It has to be hard to be a position player in the Cubs’ minor league system. With most of the regulars on the big league club signed through 2021, there’s not a lot of hope to make it onto the 25-man roster. It’s far from impossible, though. Ian Happ forced the Cubs to keep him around and David Bote has been up twice this year as a utility player.
If you perform, things will take care of themselves. You just have to go about your business and do the best you can while waiting for your shot. Over the last two years, shortstop Zack Short has made his way through the Cubs system at the pace of a top prospect. Along the way, he’s shown a penchant for getting on base at a near .400 clip and has flashed a little power to boot.
The Cubs selected Short out of Sacred Heart in the 17th round of the 2016 draft, after which he spent most of the the remainder of the season at Eugene. He split 2017 between South Bend, where he lead the league in walks and Myrtle Beach, where he continued without missing a stride. As a result, he found himself assigned to AA Tennessee to begin this year. Three levels in a year and half is pretty, pretty, pretty good.

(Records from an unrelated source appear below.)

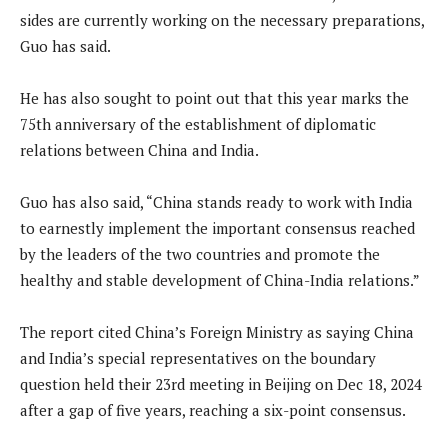
sides are currently working on the necessary preparations,
Guo has said.
He has also sought to point out that this year marks the
75th anniversary of the establishment of diplomatic
relations between China and India.
Guo has also said, “China stands ready to work with India
to earnestly implement the important consensus reached
by the leaders of the two countries and promote the
healthy and stable development of China-India relations.”
The report cited China’s Foreign Ministry as saying China
and India’s special representatives on the boundary
question held their 23rd meeting in Beijing on Dec 18, 2024
after a gap of five years, reaching a six-point consensus.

This year, though, has been a strange year for Short. For the first time in his pro career, he struggled to reach base and his power game was lacking. He hit only .187 with a .322 OBP in April and batted only .233 in May, tallying seven home runs in those two months. He did have a very good OBP of .365 in May, a signal of better things to come
But first, Short had to bottom out. He went 3-for-26 to open the month of June and his average fell to .198 on June 8. The very next night, he went 3-for-4 with 4 RBI and it was only up from there. Over the last three weeks of June and through the first week of July, Short has been the hottest hitter in the Cubs system, batting .380 with three homers and 18 RBI. His OBP in that span is an amazing .470.
So what happened? Simply put, Short stopped striking out and starting making contact again. In April and May, he was whiffing at almost a 33 percent rate. Over the last four weeks, however he has only striking out at a 22 percent clip. Replace those strikeouts with hits and you can see how a hitter might improve his numbers a bit.

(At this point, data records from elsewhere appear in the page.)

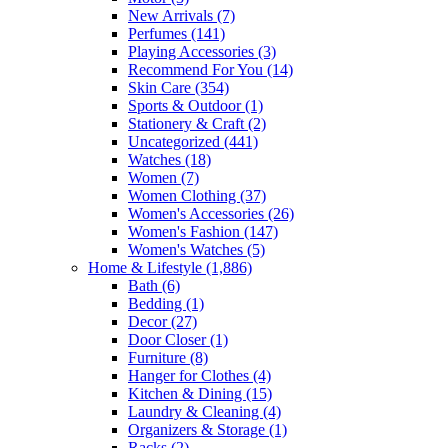
New Arrivals
(7)
Perfumes
(141)
Playing Accessories
(3)
Recommend For You
(14)
Skin Care
(354)
Sports & Outdoor
(1)
Stationery & Craft
(2)
Uncategorized
(441)
Watches
(18)
Women
(7)
Women Clothing
(37)
Women's Accessories
(26)
Women's Fashion
(147)
Women's Watches
(5)
Home & Lifestyle
(1,886)
Bath
(6)
Bedding
(1)
Decor
(27)
Door Closer
(1)
Furniture
(8)
Hanger for Clothes
(4)
Kitchen & Dining
(15)
Laundry & Cleaning
(4)
Organizers & Storage
(1)
Racks
(2)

What I like most about Short is that, despite his troubles hitting, his walk rate remained consistent. His 14.7 percent walk rate is lower than the 18 percent he put up last at South Bend, but it’s above the 14.4 percent from Myrtle Beach. Rather than just view the numbers, the main thing is that he has been able to maintain that consistent approach across different levels.
That has helped to make up for what some might view as too low a batting average. Short has always sat between.240-.260 and had OBP splits between .360 to .400. This current four-week stretch is the highest of his career by far, so it will be interesting to see how long he can keep this going.
If he can sustain it, does that earn him a ticket to Iowa, where he’s one step from Chicago, or the majors in general? And when he gets there, what position will he be playing? He’s played some third and second, but mostly…short. Get it?.
This isn’t really one of those situations to watch in terms of a September call-up, not yet anyway, but Short is making a name for himself and he just continues to produce at each level of the system. Whether and how he’s able to maintain his hitting and approach moving forward could put him in future conversations of next man up in Chicago.